Two Methods of Conditional Generation

11 Jun 2018

tldr; There are two main ways of doing conditional generation using deep generative models, the activation maximization approach and the latent variable approach. These two ways correspond exactly to the two different ways a joint distribution can be factorized. We introduce these two basic methods and combinations of them.

A generative model describes the joint probability distribution \(p(x,c)\) for data point \(x \sim X\) and condition \(c \sim C\).

Suppose we wanted samples from a generative model meeting certain conditions. For example, if \(X\) was the set of faces and \(C\) was a variable measuring facial beauty, then there are two main methods we can use if we wanted to sample from the set of pretty faces.

These two methods correspond exactly to the two different ways the joint distribution can be factorized.

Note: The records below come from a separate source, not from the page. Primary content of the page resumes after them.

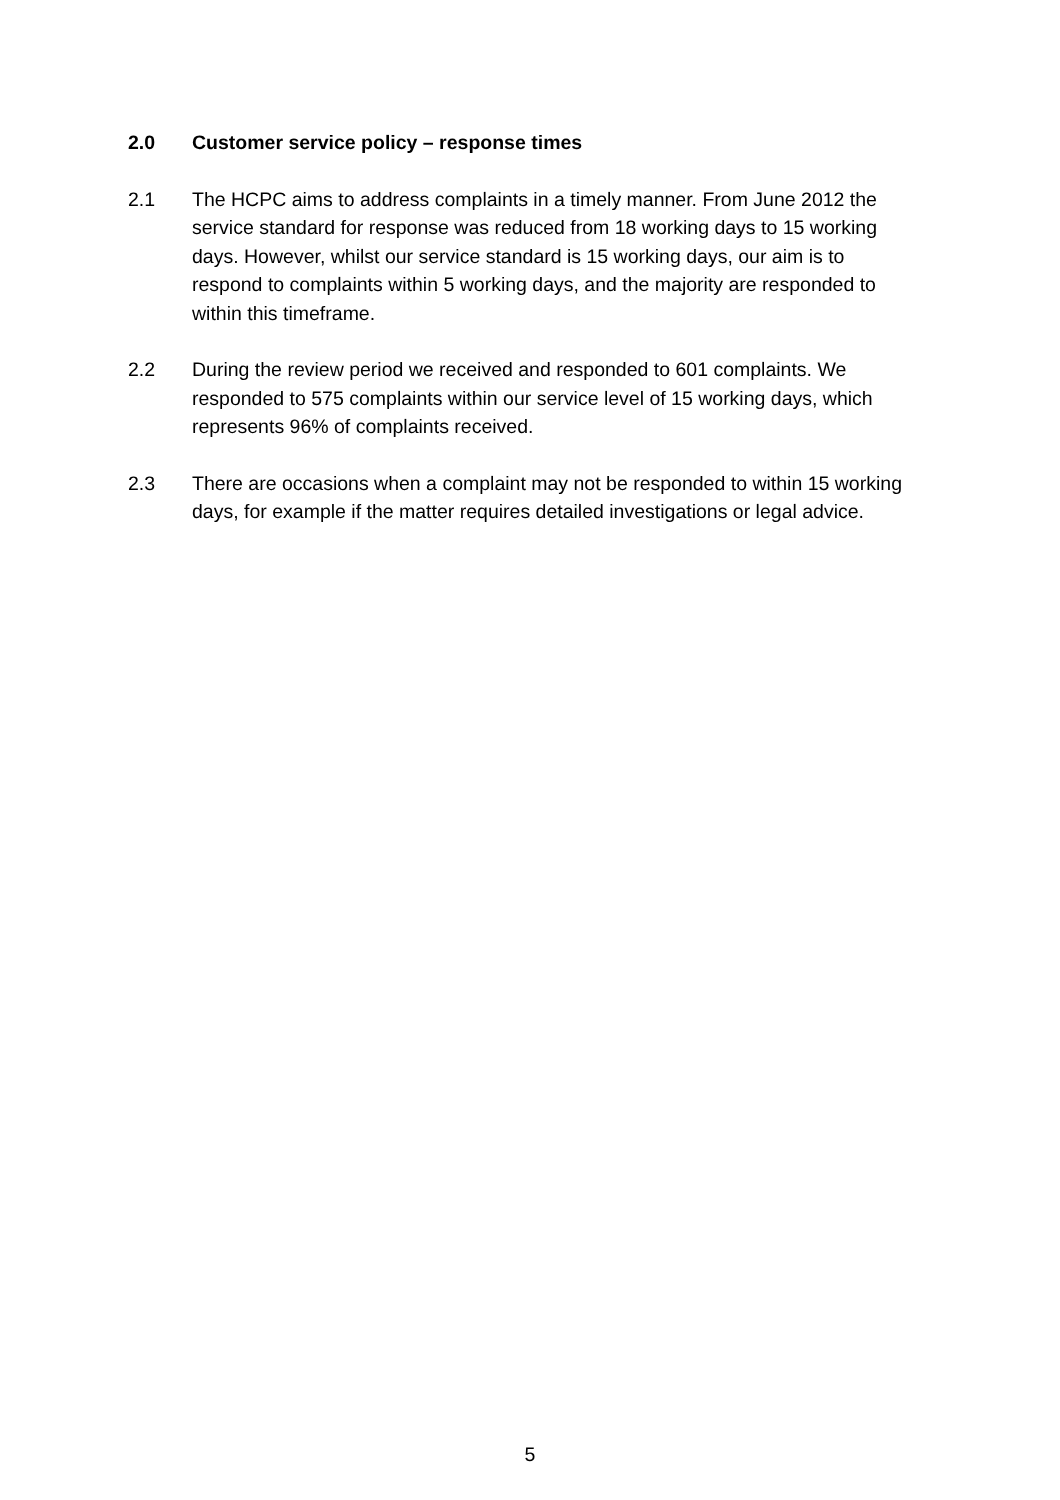2.0 Customer service policy – response times
2.1 The HCPC aims to address complaints in a timely manner. From June 2012 the service standard for response was reduced from 18 working days to 15 working days. However, whilst our service standard is 15 working days, our aim is to respond to complaints within 5 working days, and the majority are responded to within this timeframe.
2.2 During the review period we received and responded to 601 complaints. We responded to 575 complaints within our service level of 15 working days, which represents 96% of complaints received.
2.3 There are occasions when a complaint may not be responded to within 15 working days, for example if the matter requires detailed investigations or legal advice.
5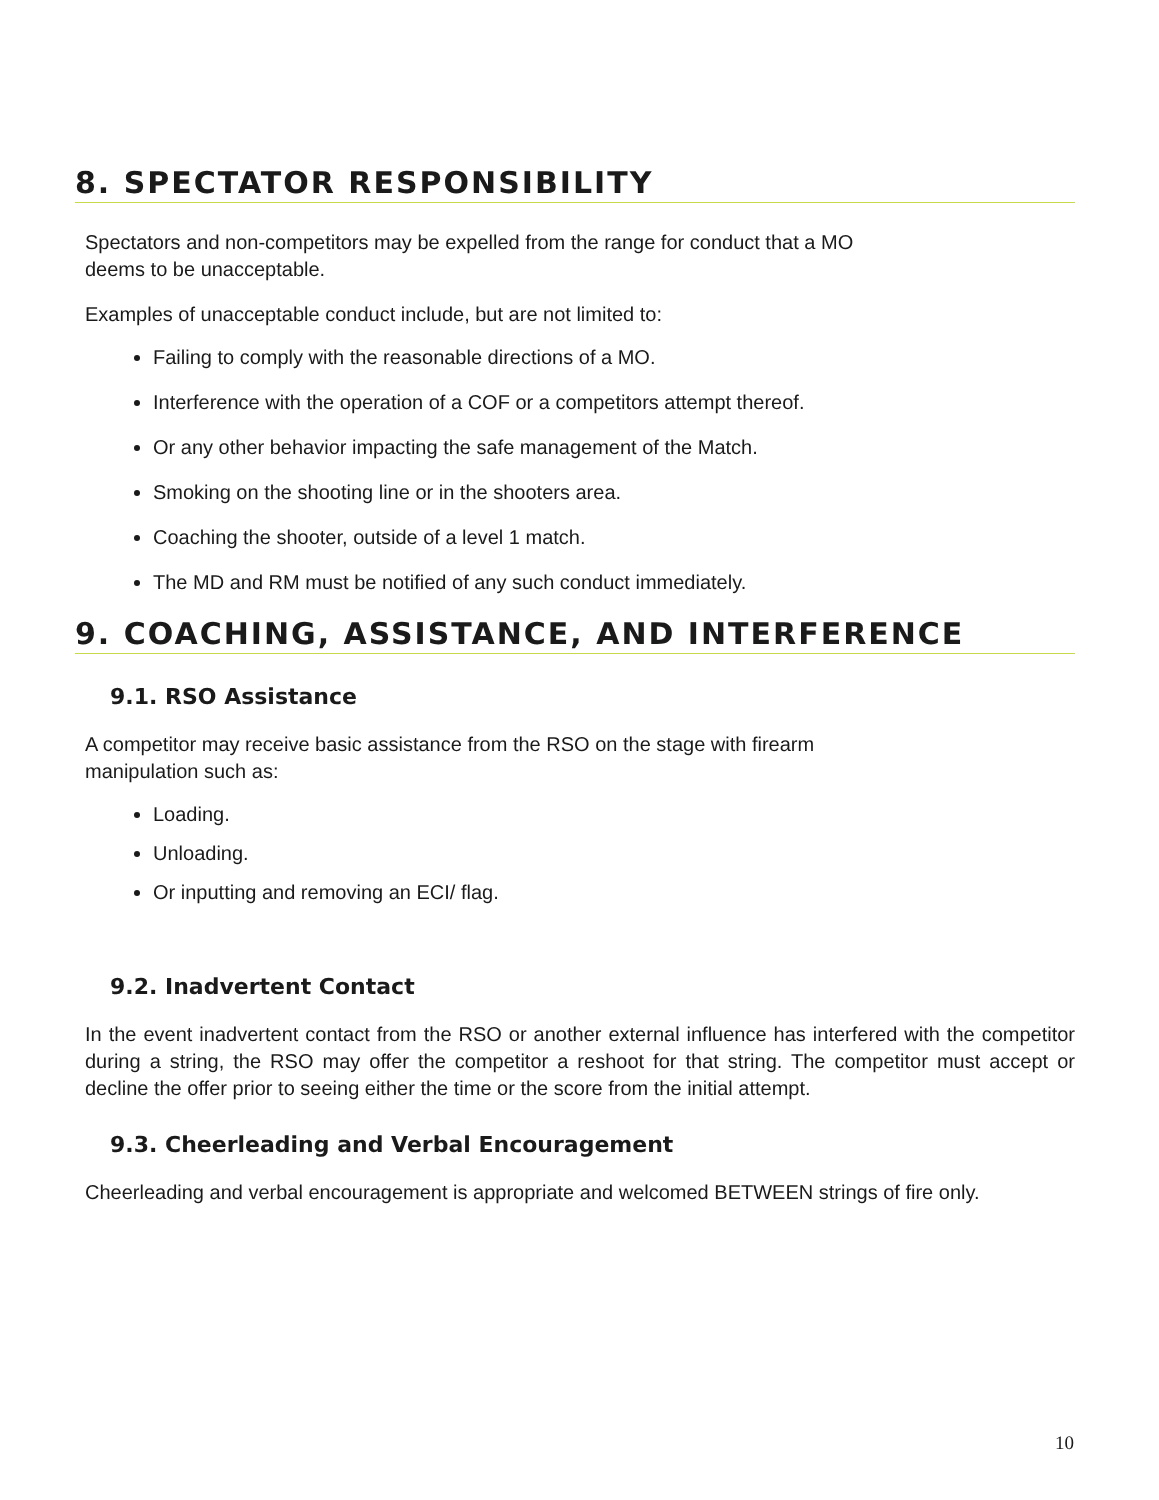8. SPECTATOR RESPONSIBILITY
Spectators and non-competitors may be expelled from the range for conduct that a MO
deems to be unacceptable.
Examples of unacceptable conduct include, but are not limited to:
Failing to comply with the reasonable directions of a MO.
Interference with the operation of a COF or a competitors attempt thereof.
Or any other behavior impacting the safe management of the Match.
Smoking on the shooting line or in the shooters area.
Coaching the shooter, outside of a level 1 match.
The MD and RM must be notified of any such conduct immediately.
9. COACHING, ASSISTANCE, AND INTERFERENCE
9.1. RSO Assistance
A competitor may receive basic assistance from the RSO on the stage with firearm
manipulation such as:
Loading.
Unloading.
Or inputting and removing an ECI/ flag.
9.2. Inadvertent Contact
In the event inadvertent contact from the RSO or another external influence has interfered with the competitor during a string, the RSO may offer the competitor a reshoot for that string. The competitor must accept or decline the offer prior to seeing either the time or the score from the initial attempt.
9.3. Cheerleading and Verbal Encouragement
Cheerleading and verbal encouragement is appropriate and welcomed BETWEEN strings of fire only.
10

Activation Maximization Approach

\[p(x,c) = p(c|x) p(x)\]

In the first approach, we factorize the generative model \(p(x,c)\) into the discriminator for the condition \(p(c|x)\) and the data generator \(p(x)\).

The naive (but expensive) way to obtain pretty faces is to sample from the generator repeatedly and discard all the faces that the discriminator says are not pretty.

Where the generator \(G\) is a deep neural network, we can update its parameters so that it only generates pretty faces. This can be done by updating it along the direction of \(\nabla_G c\) to maximize the activation of \(c\). This activation maximization based approach is also known as a plug and play generative network¹.

The generator can be trained separately from the discriminator, which is helpful in semi-supervised settings, where we might have far more unlabelled data than labelled data.

Incidentally, a generative adversarial network follows this approach, where \(C\) corresponds to the realness of the data.

Latent Variable Approach

\[p(x,c) = p(x|c) p(c)\]

In the second approach, we factorize the generative model \(p(x,c)\) into a prior on the condition \(p(c)\) and a conditional data generator \(p(x|c)\).

To obtain pretty faces, we simply have to set a fixed \(c\) while sampling \(z\) from the latent space \(Z\).

There are multiple ways \(z\) can interface with \(c\), but ideally, we would like to learn a disentangled latent representation so that we can control the generative process only along the dimension of \(C\) without changing any other properties of the data.

This method is especially useful when the problem domain gives us a useful prior on \(c\) or when the data generating process might differ significantly depending on what \(c\) is.

Combination Approaches

It is also possible to combine the two approaches, by starting with the Activation Maximization approach (using an initial prior for \(c\)) and then feeding \(c\) back in as a latent variable for the generation process. An example of this can be found in Toward Controlled Generation of Text. Hu et al.

In Latent Constraints: Learning to Generate Conditionally from Unconditional Generative Models. Engel et al., the authors trained a condition discriminator on the latent code \(z\) itself rather than data point \(x\). This allows us to shape \(z\) itself without having to backpropagate through \(x\), which is useful when \(x\) is discrete.

In general, it does not seem like any one approach is obviously superior to any other approach. Picking the right approach is therefore highly problem and architecture dependent.

Plug & play generative networks: Conditional iterative generation of images in latent space. Anh Nguyen, Jeff Clune, Yoshua Bengio, Alexey Dosovitskiy, Jason Yosinski. ↩